# Need a Job in Australia



## handsome (May 25, 2011)

Hi mate,

I am a Australia PR and currently live outside Australia. I am working in IT industry, and I would like to settle down in Australia. I have sent hundreds of job application and no response. I need a job in OZ, appreciate your advise.

Thanks


----------



## keraijen (Dec 30, 2011)

Hi Handsome, it is a competitive industry, however, if you've sent 100's of applications with no response, you probably need to look at your resume. 

Ensure it is targeted to the position you are looking at and all keywords are listed as a lot of recruiting agencies use scanning technology to scan your resume for keywords first - they are looking for specific words and phrases that the company has identified as key to the position. If those key words are in your resume, you’ll get passed along to the next step – hopefully a real person. If those words are not in your resume, sometimes that can be it.
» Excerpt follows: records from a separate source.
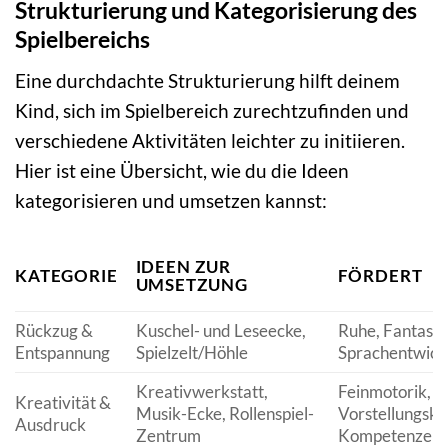
Strukturierung und Kategorisierung des
Spielbereichs
Eine durchdachte Strukturierung hilft deinem
Kind, sich im Spielbereich zurechtzufinden und
verschiedene Aktivitäten leichter zu initiieren.
Hier ist eine Übersicht, wie du die Ideen
kategorisieren und umsetzen kannst:
IDEEN ZUR
KATEGORIE
FÖRDERT
UMSETZUNG
Rückzug &
Kuschel- und Leseecke,
Ruhe, Fantasie
Entspannung
Spielzelt/Höhle
Sprachentwick
Kreativwerkstatt,
Feinmotorik,
Kreativität &
Musik-Ecke, Rollenspiel-
Vorstellungskra
Ausdruck
Zentrum
Kompetenzen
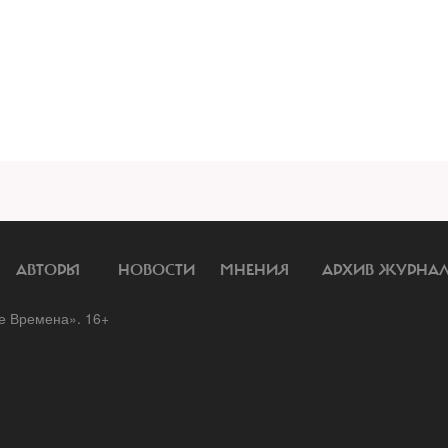
АВТОРЫ
НОВОСТИ
МНЕНИЯ
АРХИВ ЖУРНА
 Времена». 16+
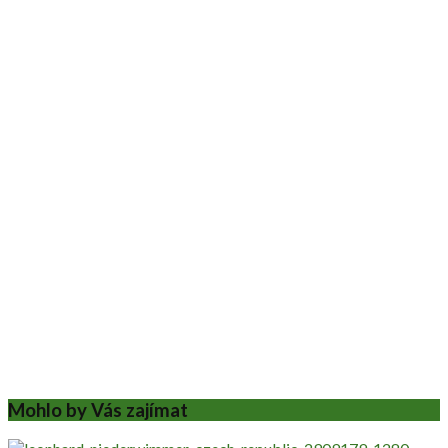
Mohlo by Vás zajímat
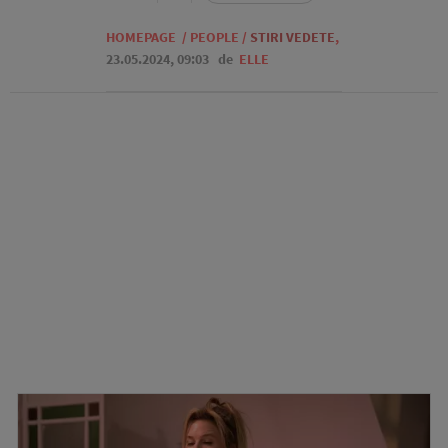
HOMEPAGE
/
PEOPLE
/
STIRI VEDETE
,
23.05.2024, 09:03
de
ELLE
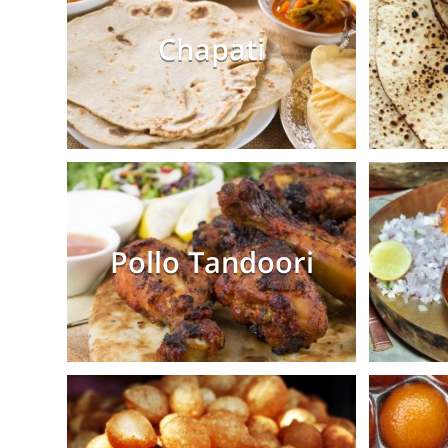
Chapati
Pollo Tandoori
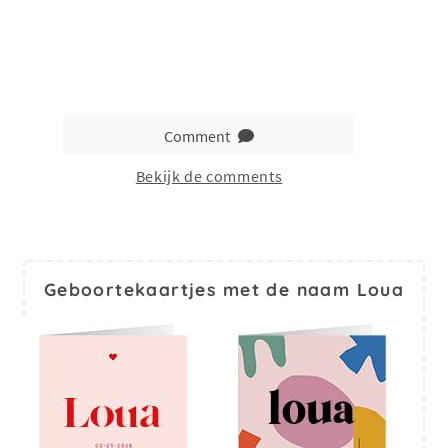
Comment
Bekijk de comments
Geboortekaartjes met de naam Loua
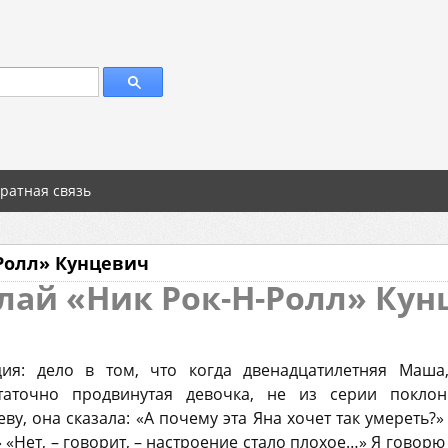
ратная связь
Ролл» Кунцевич
лай «Ник Рок-Н-Ролл» Кун
ция: дело в том, что когда двенадцатилетняя Маш
статочно продвинутая девочка, не из серии покл
у, она сказала: «А почему эта Яна хочет так умереть?»
» «Нет, – говорит, – настроение стало плохое…» Я говорю 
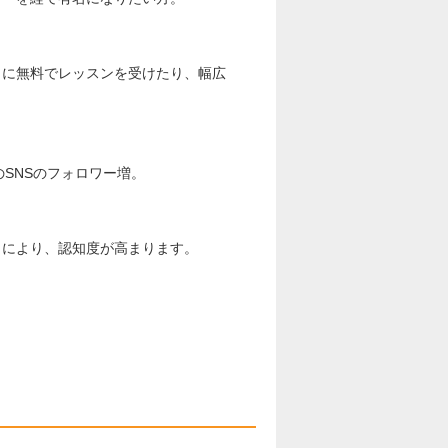
ロに無料でレッスンを受けたり、幅広
SNSのフォロワー増。
とにより、認知度が高まります。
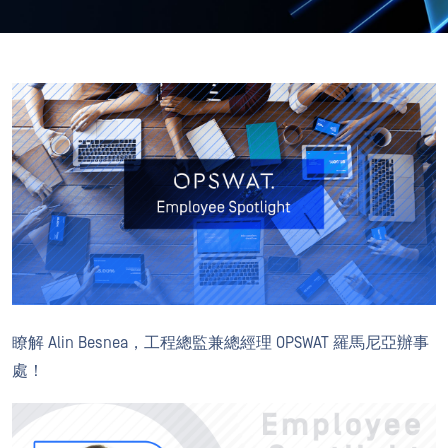
瞭解 Alin Besnea，工程總監兼總經理 OPSWAT 羅馬尼亞辦事
處！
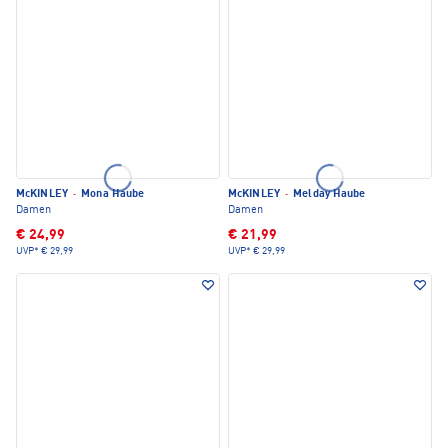
McKINLEY
·
Mona Haube
McKINLEY
·
Melday Haube
Damen
Damen
€ 24,99
€ 21,99
UVP*
€ 29,99
UVP*
€ 29,99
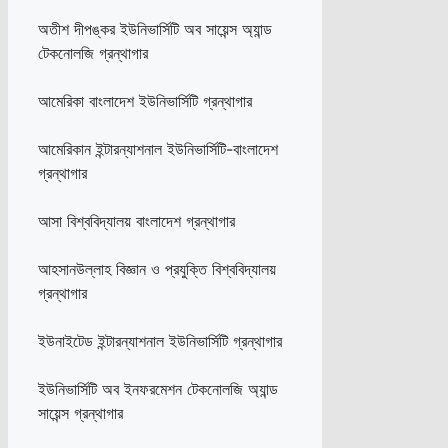
অতীশ দীপঙ্কর ইউনিভার্সিটি অব সায়েন্স অ্যান্ড
টেকনোলজি গ্রন্থাগার
আমেরিকা বাংলাদেশ ইউনিভার্সিটি গ্রন্থাগার
আমেরিকান ইন্টারন্যাশনাল ইউনিভার্সিটি-বাংলাদেশ
গ্রন্থাগার
আসা বিশ্ববিদ্যালয় বাংলাদেশ গ্রন্থাগার
আহসানউল্লাহ বিজ্ঞান ও প্রযুক্তি বিশ্ববিদ্যালয়
গ্রন্থাগার
ইউনাইটেড ইন্টারন্যাশনাল ইউনিভার্সিটি গ্রন্থাগার
ইউনিভার্সিটি অব ইনফরমেশন টেকনোলজি অ্যান্ড
সায়েন্স গ্রন্থাগার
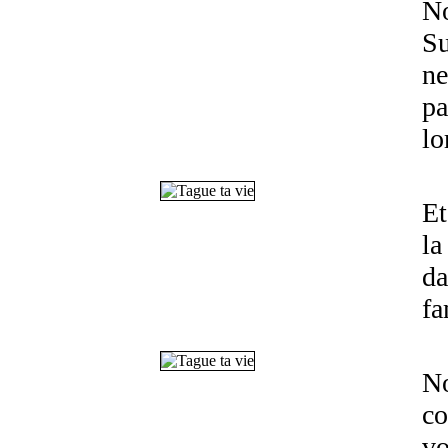
No
Su
ne
pa
lo
Et
la
da
fa
No
co
vo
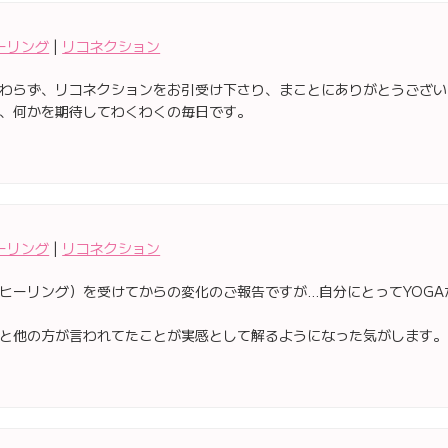
ーリング
|
リコネクション
わらず、リコネクションをお引受け下さり、まことにありがとうござい
、何かを期待してわくわくの毎日です。
ーリング
|
リコネクション
ヒーリング）を受けてからの変化のご報告ですが…自分にとってYOG
と他の方が言われてたことが実感として解るようになった気がします。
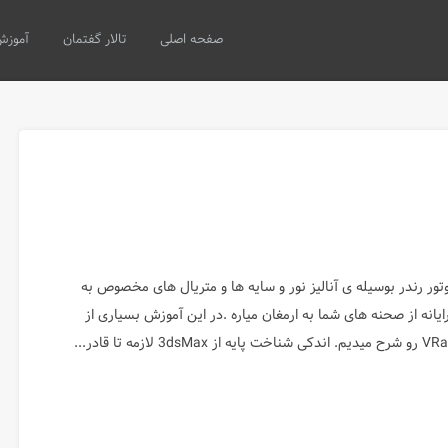
صفحه اصلی
تالار گفتمان
آموزش
 موتور رندر بوسیله ی آنالیز نور و سایه ها و متریال های مخصوص به
یانه از صحنه های شما به ارمغان میاره .در این آموزش بسیاری از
Also ensure that you have all the skills they are requiring in the job ad ie if they are asking for Cloud experience and you don't have it, then more than likely you will not be shortlisted as they will choose the candidates that meet ALL the requirements to start with.

Good luck
[email protected]


----------



## handsome (May 25, 2011)

keraijen said:


> Hi Handsome, it is a competitive industry, however, if you've sent 100's of applications with no response, you probably need to look at your resume.
> 
> Ensure it is targeted to the position you are looking at and all keywords are listed as a lot of recruiting agencies use scanning technology to scan your resume for keywords first - they are looking for specific words and phrases that the company has identified as key to the position. If those key words are in your resume, you'll get passed along to the next step - hopefully a real person. If those words are not in your resume, sometimes that can be it.
> 
> ...


Hi Jenny,
Thanks For your advise.

In fact, I am also looking for non-IT job, do you have job websites to recommend.

Cheers,


----------